Hamilton geometry: Phase space geometry from modified dispersion relations

TL;DR

This paper develops a Hamiltonian geometric framework for phase space that incorporates curved spacetime and momentum space, applying it to models with Planck-scale modified dispersion relations inspired by quantum groups.

Contribution

It introduces a unified Hamilton geometry approach to phase space that captures both spacetime and momentum space curvature, extending the geometric understanding of modified dispersion relations.

Findings

Derived explicit curvature expressions for Planck-scale models

Identified cases with curved spacetime and momentum space

Showed flat momentum space in metric-induced dispersion relations

Abstract

We describe the Hamilton geometry of the phase space of particles whose motion is characterised by general dispersion relations. In this framework spacetime and momentum space are naturally curved and intertwined, allowing for a simultaneous description of both spacetime curvature and non-trivial momentum space geometry. We consider as explicit examples two models for Planck-scale modified dispersion relations, inspired from the $q$-de Sitter and $\kappa$-Poincar\'e quantum groups.

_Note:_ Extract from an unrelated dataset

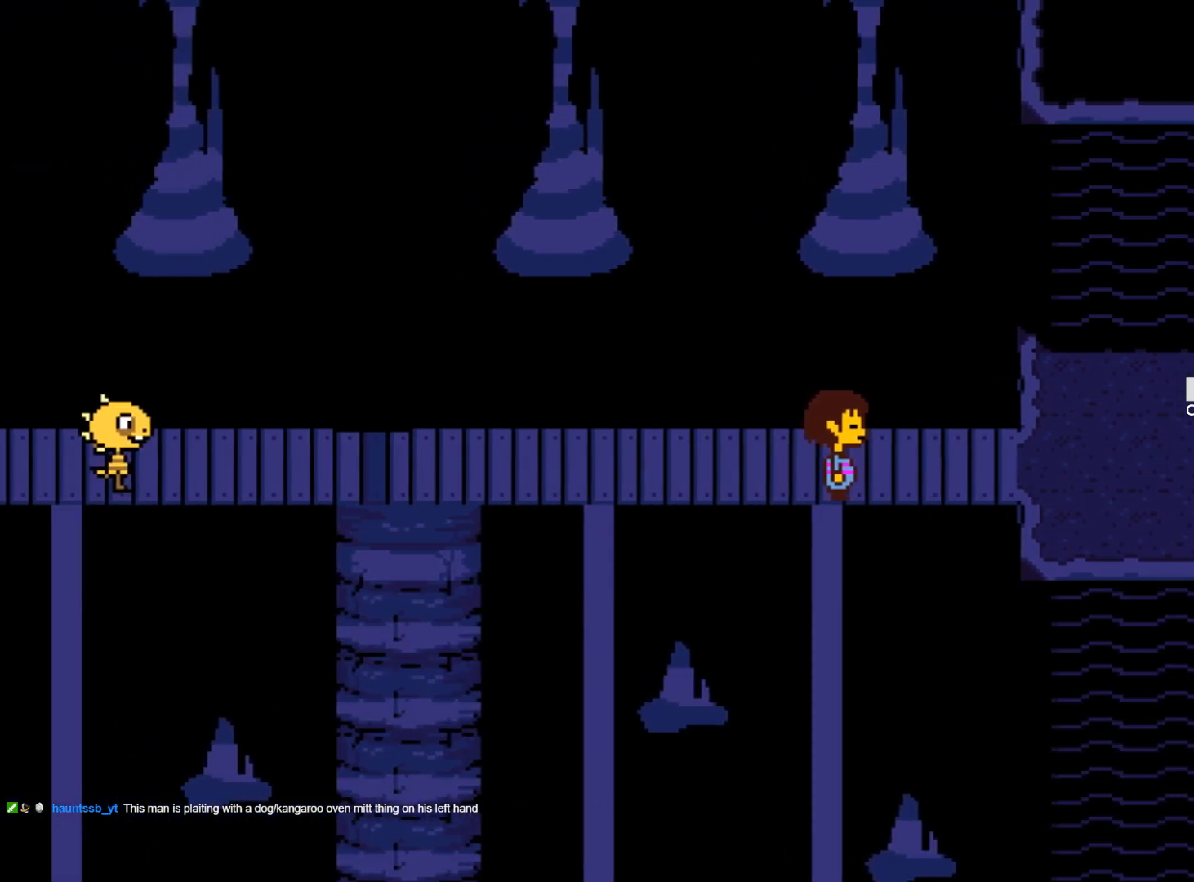
{"keys": [], "events": [[67, "x", "down"], [67, "z", "down"], [150, "x", "up"], [150, "z", "up"], [350, "z", "down"], [384, "z", "up"]]}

In the first case we find the expressions for the momentum and position dependent curvature of spacetime and momentum space, while for the second case the manifold is flat and only the momentum space possesses a nonzero, momentum dependent curvature. In contrast, for a dispersion relation that is induced by a spacetime metric, as in General Relativity, the Hamilton geometry yields a flat momentum space and the usual curved spacetime geometry with only position dependent geometric objects.